First, your dentist must determine where the damage has been done. Then, preparation of the tooth or teeth for the dental fillings ensues. This involves the removal of the decayed area using traditional drills or a dental laser. The area is then cleansed as your dentist takes out the bacteria in the tooth structure.

If you have chosen a composite—tooth-colored filling—then the damaged tooth must be separated so that the moisture does not disrupt the bonding procedure. Your dentist will use adhesives to bond the composite material to your tooth structure and will then finish off with a bonding light to harden the material.


Dental Filling Materials


In the past, dentists predominantly used metals such as gold and silver for dental filling procedures. Today, you have the choice of receiving composite—tooth-colored—dental fillings for a more aesthetic appeal. Some people still choose traditional dental fillings for personal reasons.

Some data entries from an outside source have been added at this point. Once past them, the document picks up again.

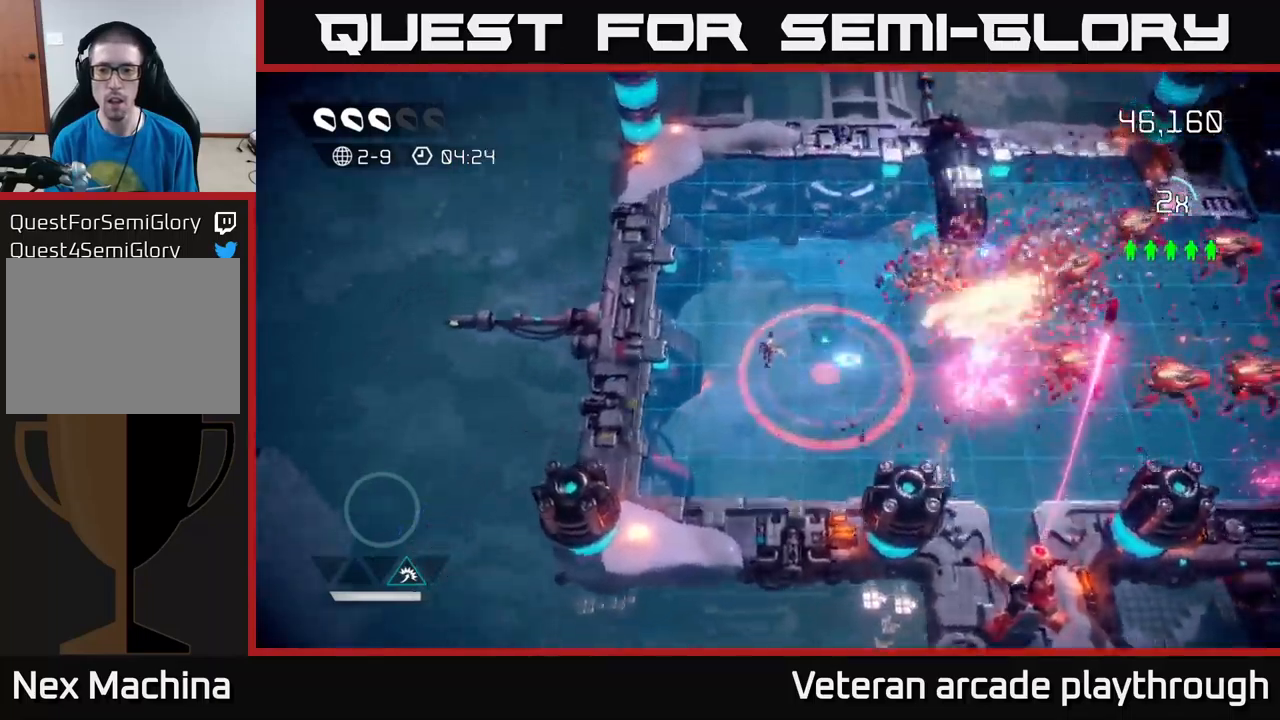
{"buttons": [], "left_stick": "up-right", "right_stick": "right", "events": [[200, "left_stick", "up-right"]]}
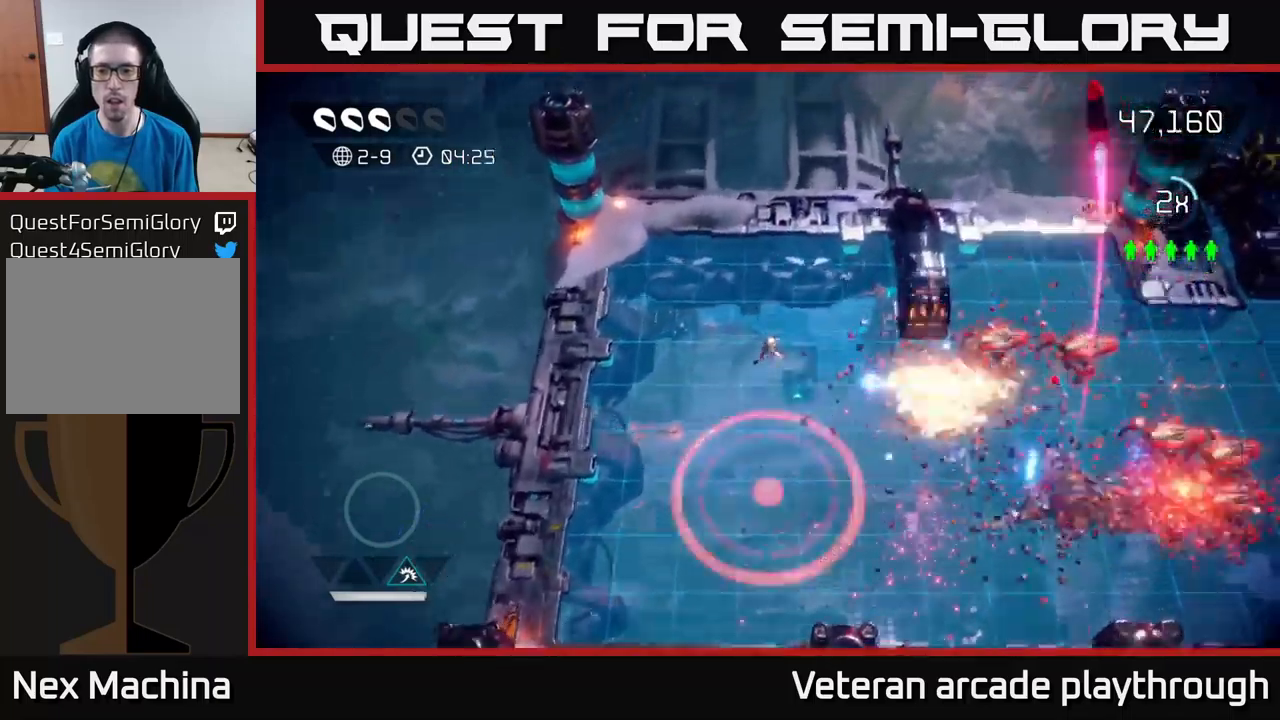
{"buttons": [], "left_stick": "down-right", "right_stick": "right", "events": [[134, "left_stick", "down-right"]]}
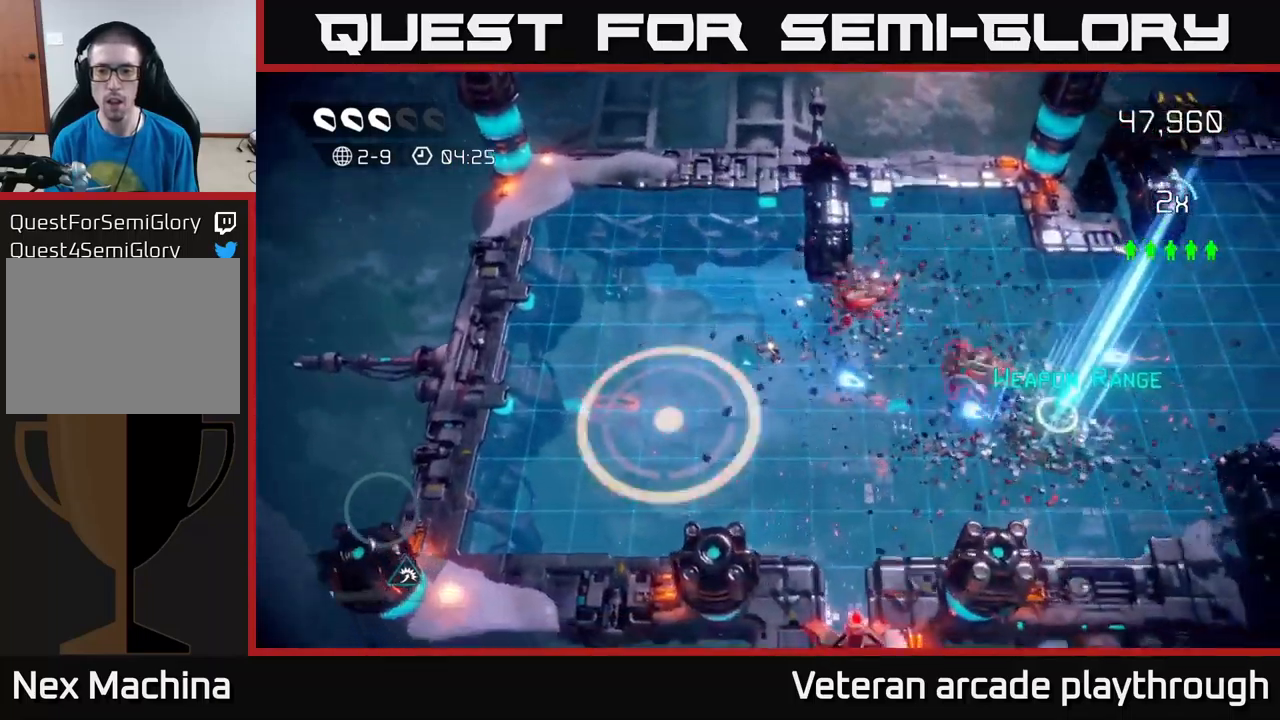
{"buttons": [], "left_stick": "down-right", "right_stick": "left", "events": [[134, "right_stick", "down-right"], [384, "right_stick", "left"]]}
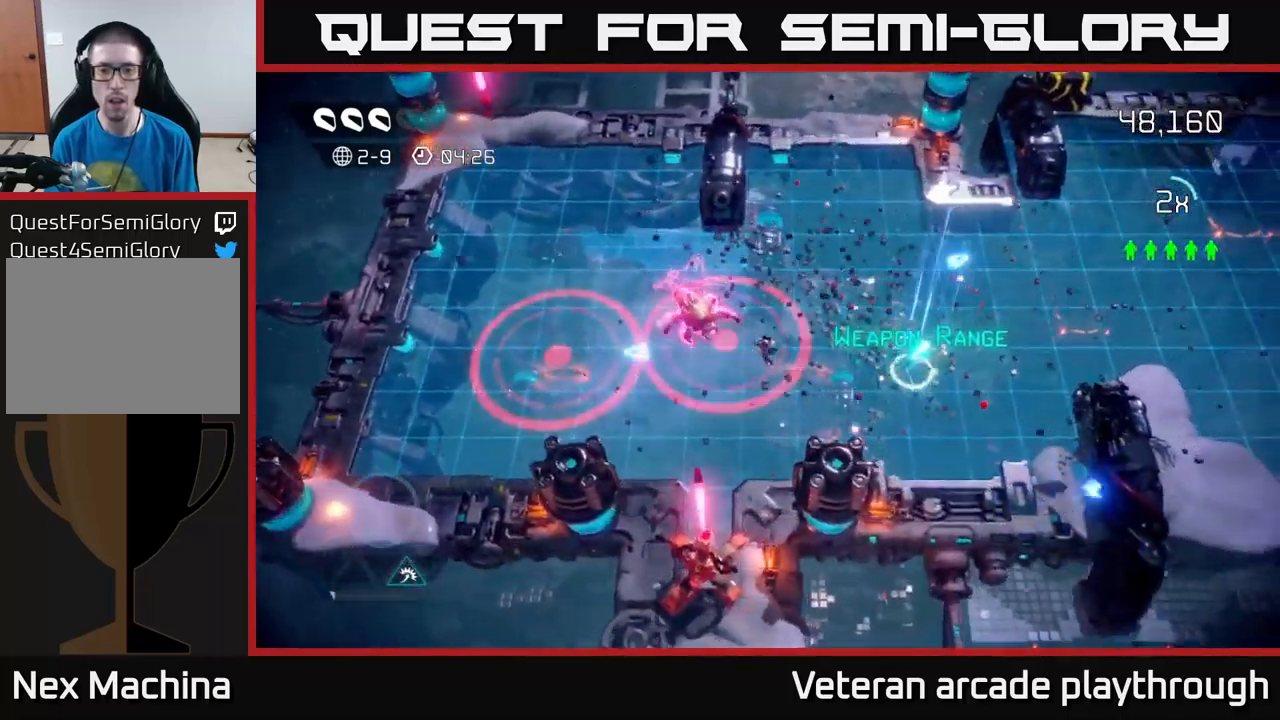
{"buttons": [], "left_stick": "right", "right_stick": "up-left", "events": [[50, "left_stick", "right"], [367, "right_stick", "up-left"]]}
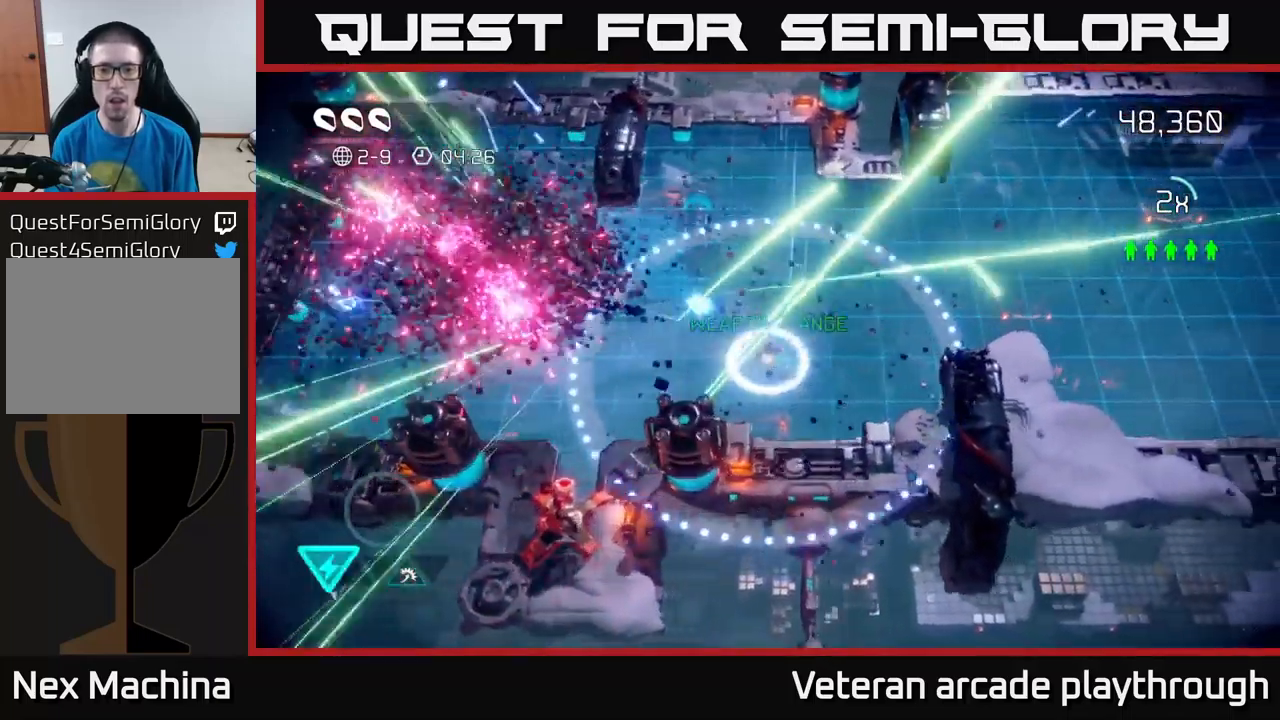
{"buttons": [], "left_stick": "up-right", "right_stick": "up", "events": [[50, "left_stick", "up-right"], [84, "right_stick", "up"]]}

Pros and Cons of Different Dental Filling Materials


To determine what kind of dental filling material is ideal for you and your needs, consider the following:

1)      Aesthetics

Tooth-colored composite material ensures a natural and attractive finish which has an advantage over traditional metal dental fillings like gold and silver. Composite dental fillings are also an ideal choice for those who are allergic to metals.

2)      Method

Composite dental fillings require more attention and time, as additional equipment is needed. In fact, getting composite dental fillings takes up about 50 percent more time than traditional metal fillings. More time leads to higher costs.

3)      Durability

Traditional metal dental fillings were seen as unattractive but extremely durable. Over the years, advanced technology has enabled composite fillings to be more durable than ever before, ensuring strength in your tooth structure.